Many of the workers helping are not specialists but ordinary Egyptians who have volunteered.

The Institute held more than 200,000 precious books and documents

Twenty-four-year-old Bushra, a pharmacist wearing a pale pink headscarf and full-length pastel blue dress, looks up from the papers she is wrapping and smiles at me.

"This is our heritage, our culture. It's really important. I had to come and help. They said it was going to rain soon so we had to move fast to get things out of the archive office's garden."

Just down the road, several weeks on, books still lie beneath the rubble of the institute.
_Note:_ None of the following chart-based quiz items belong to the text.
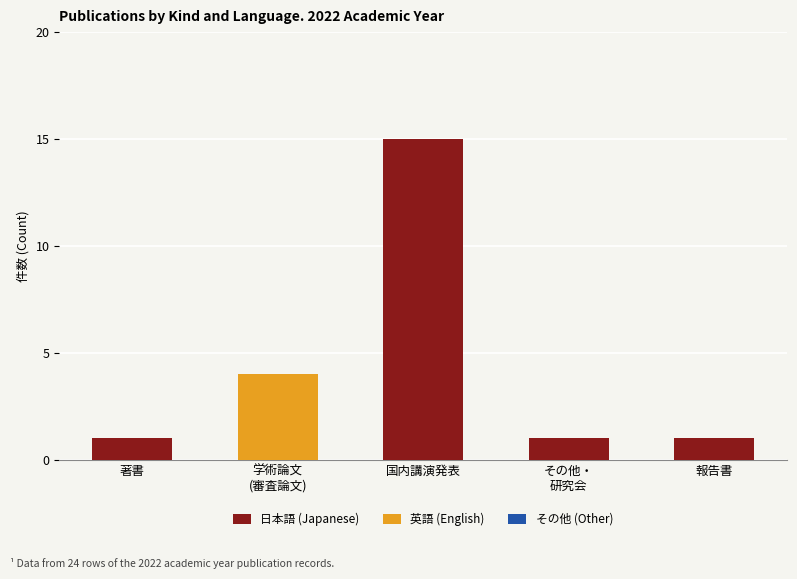

At which category is the sum across all series the highest?

国内講演発表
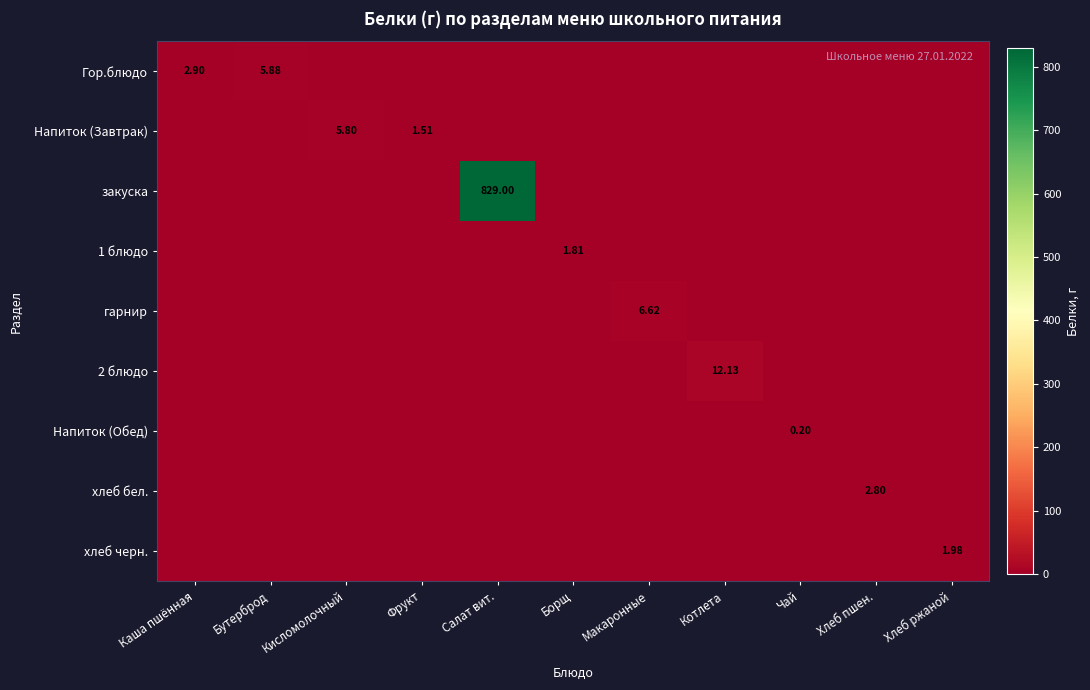

What is the maximum value for гарнир?

6.6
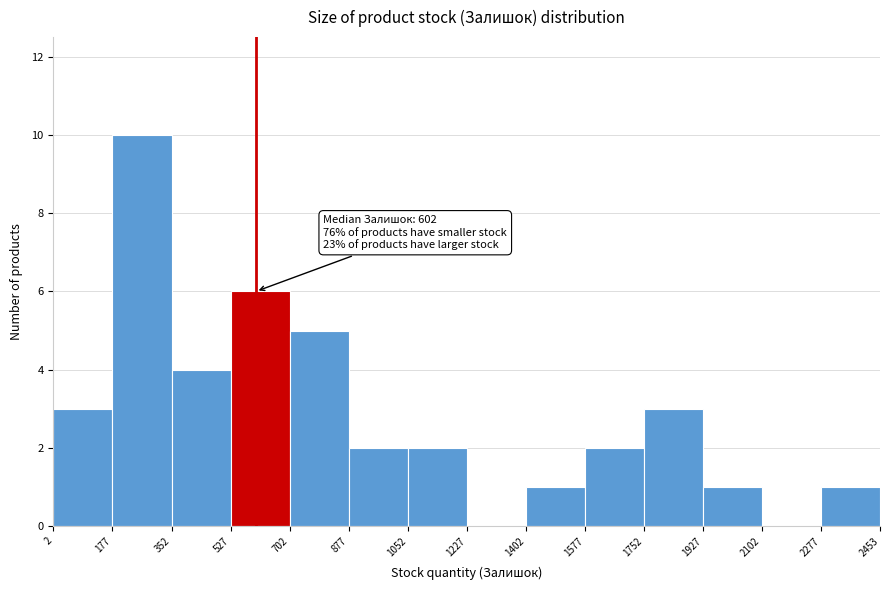

Which range on the x-axis has the tallest bar?

177 to 352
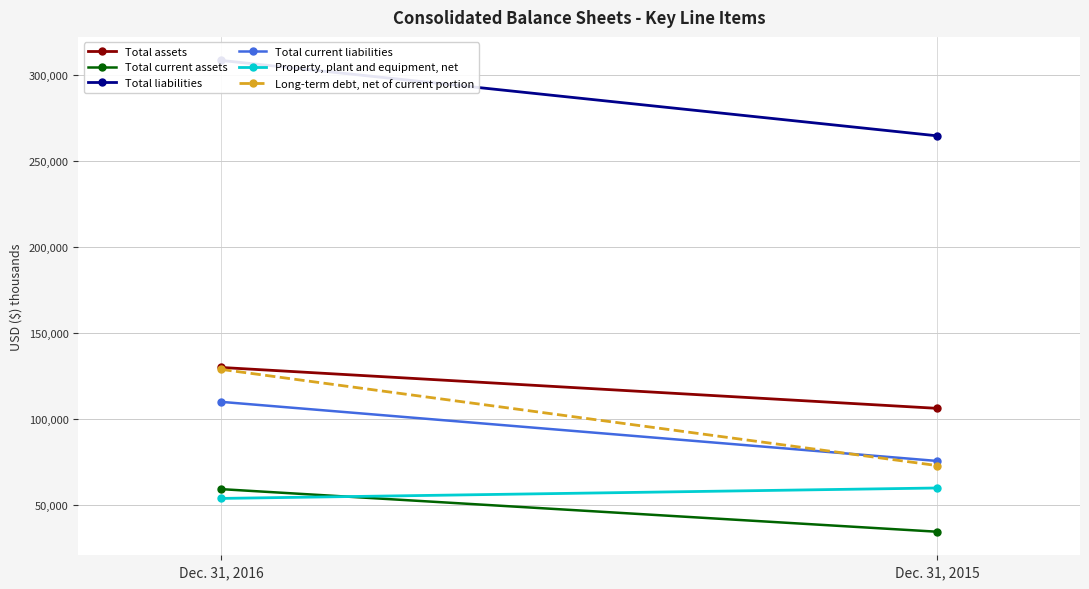

Between Dec. 31, 2016 and Dec. 31, 2015, which series saw the biggest shift?

Long-term debt, net of current portion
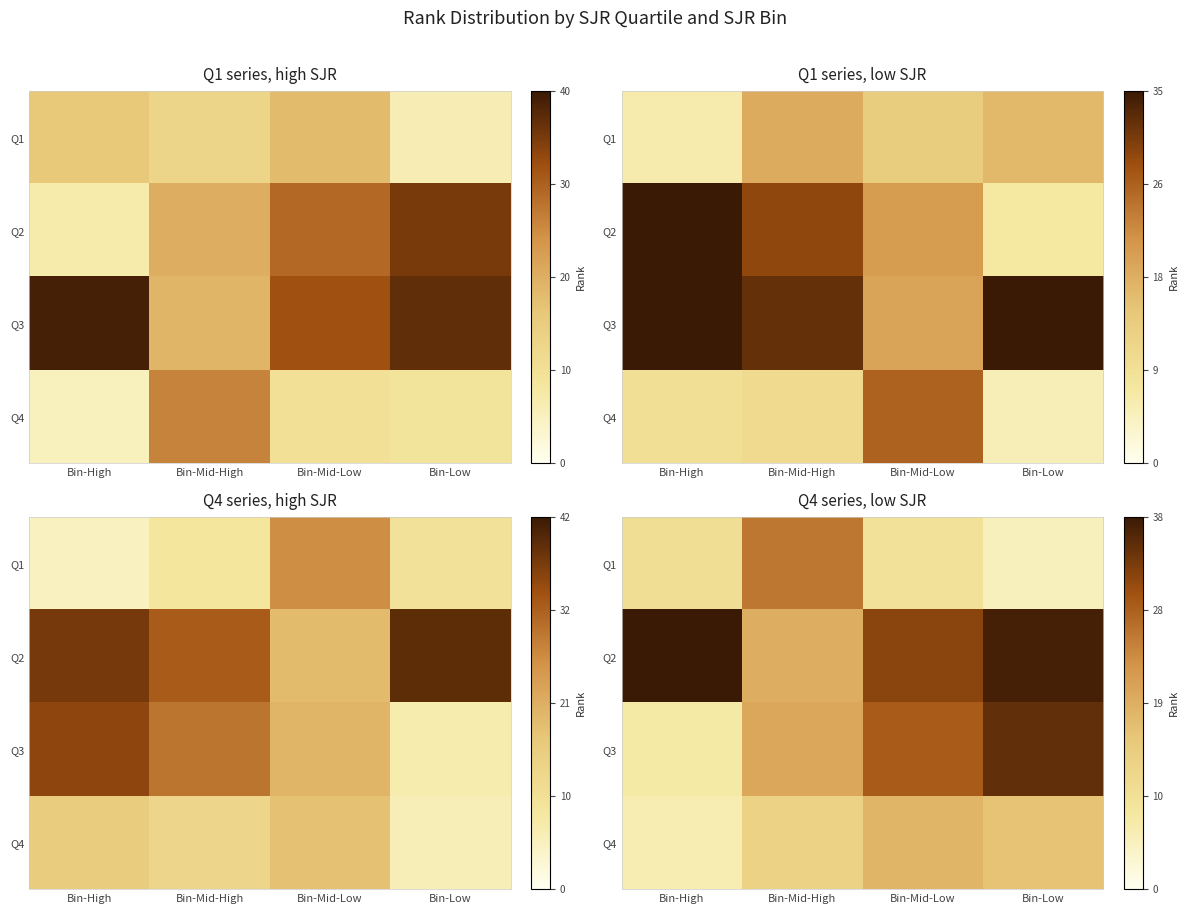

What is the spread (max minus min) of values at Bin-Mid-Low?

23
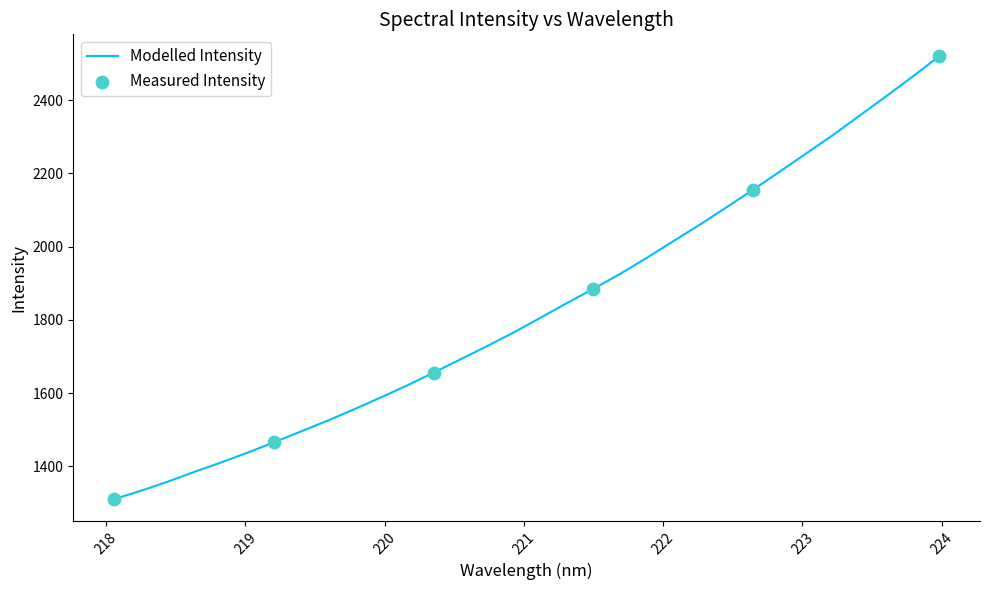

What is the maximum value shown in the chart?

2519.6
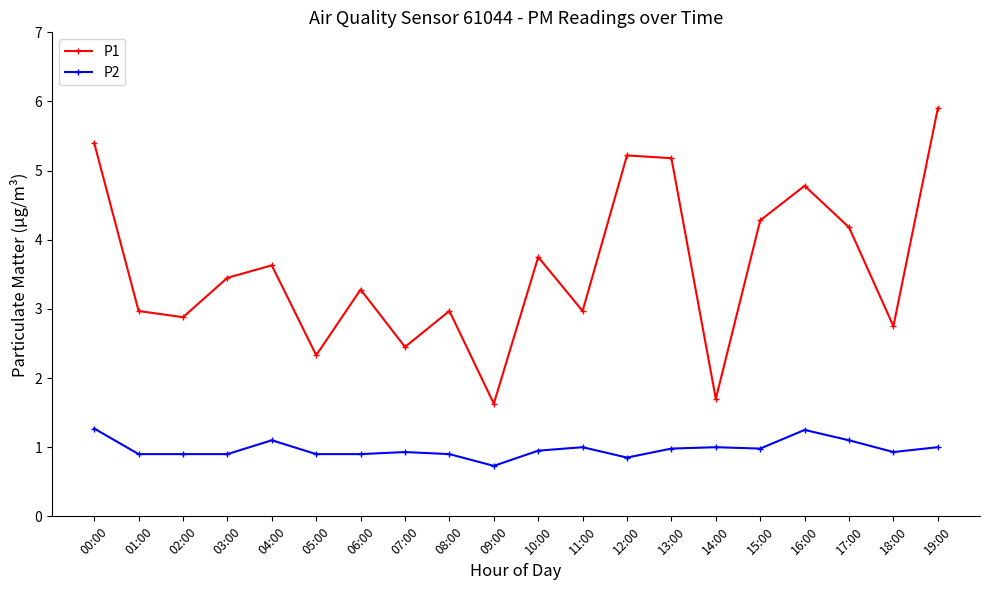

Where is the first local minimum for P1?

02:00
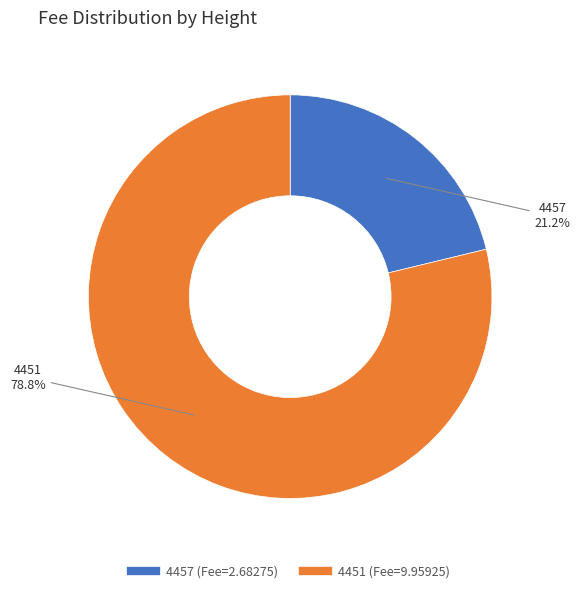

To the nearest percent, what is the difference between the largest and smallest slice percentages?

58%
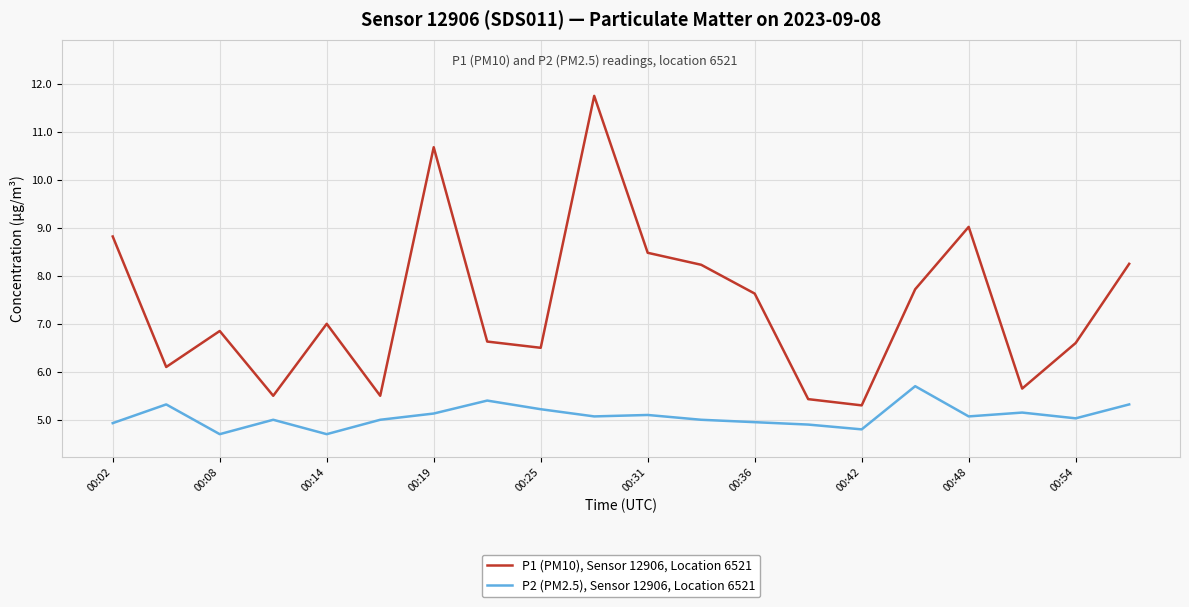

True or false: P2 (PM2.5), Sensor 12906, Location 6521 and P1 (PM10), Sensor 12906, Location 6521 cross at least once.

False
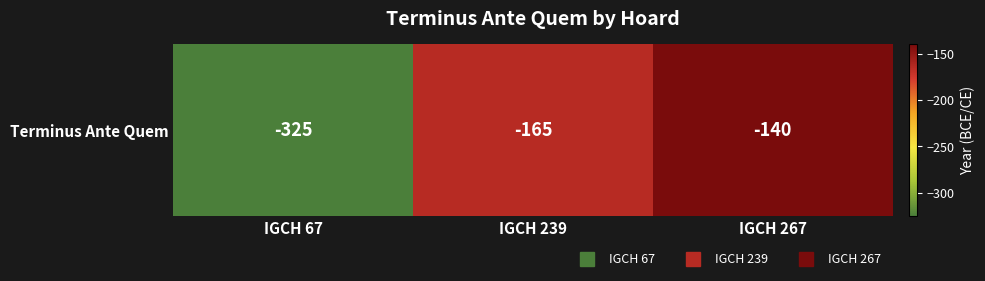

List the labels in order of value, smallest first.

IGCH 67, IGCH 239, IGCH 267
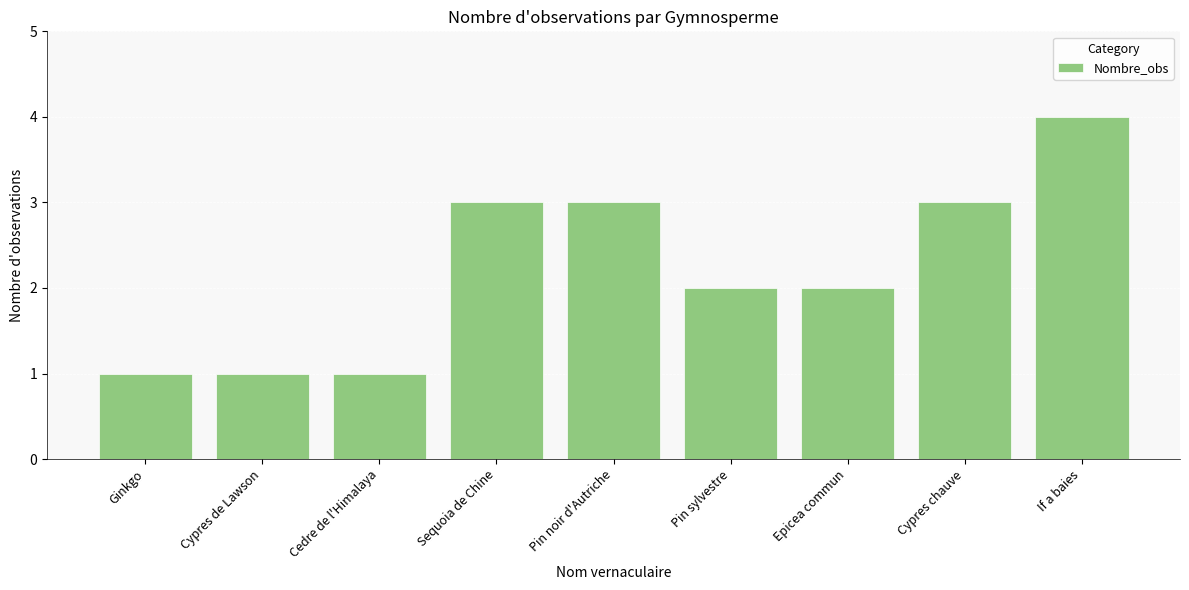

The chart shows a value of 3 at Sequoia de Chine. True or false?

True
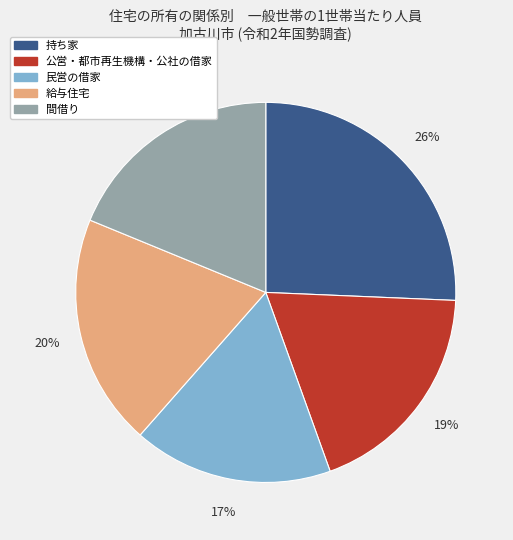

How many slices are in this pie chart?

5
It is right by Tahrir square, where demonstrators opposed to the military council that has ruled Egypt since President Hosni Mubarak's fall, are still camped out making their voices heard.

The continuing protests have hampered rescue efforts and the building itself is said to be in danger of collapsing. The top floor has already caved in.

Many of its books have been lost for ever.

Source: BBC


* From Great Book Robbery’ Seeks to Document Loss of Palestinian Books, then Recover Them

"60,000 Palestinian books were systematically looted by the newly born State of Israel during the 1948 war. The story of the stolen books is not only at the heart of our project but also the launching pad of a much bigger and wider endeavor: We intend on communicating the scope and depth of the Palestinian tragedy through the destruction of Palestinian culture in 1948.

"You can follow the film’s progress on their blog (at the time of the last post, in late September, they were establishing story lines and key themes) and do contact them if you have information or a perspective to share on the great loss of Palestinian books.

"This is a multi-part project, involving both the making of the film as well as a sort of digital “recovery” of the books. El Fassed said in a release:

"We want to build a virtual interactive library for the 60,000 stolen books, find the books’ heirs and mobilize action to open access to these books. They have their own individual histories which make them an indispensable part of the fabric of cultural heritage.

"Gish Amit, at The Jerusalem Quarterly, has a longer piece about the loss of these books. Amit briefly documents the librarians who followed in the wake of soldiers, taking Palestinians’ books, as well as the later (contested) history of those books. She, like the filmmakers, quotes writer Khalil Sakakini, who—when forced to leave his home—left behind grand piano, electric refrigerator, and a clearly beloved collection of books. He later wrote, from Cairo:

"Farewell, my library! Farewell, the house of wisdom, the abode of philosophers, a house and witness for literature! How many sleepless nights I spent there, reading and writing, the night is silent and the people asleep… goodbye, my books!… I know not what has become of you after we left: Were you looted? Burnt? Have you been ceremonially transferred to a private or public library? Did you end up on the shelves of grocery stores with your pages used to wrap onions?

Although Sakakini didn’t live to know it, his daughter Hala apparently discovered his books in the Jewish National an University Library, full of his handwritten notes.

Gish Amit wrote in Ownerless Objects? The story of the books Palestinians "left behind" in 1948: (our quotes in the title)

"We now know what became of that library: Tom Segev, who made Sakakini one of the protagonists of his book on Palestine during the British Mandate, notes in a footnote what he learned from Sakakini’s daughter, Hala, who in the summer of 1967 visited the Jewish National and University Library with her sister and discovered there her father’s books scrawled with his handwritten notes."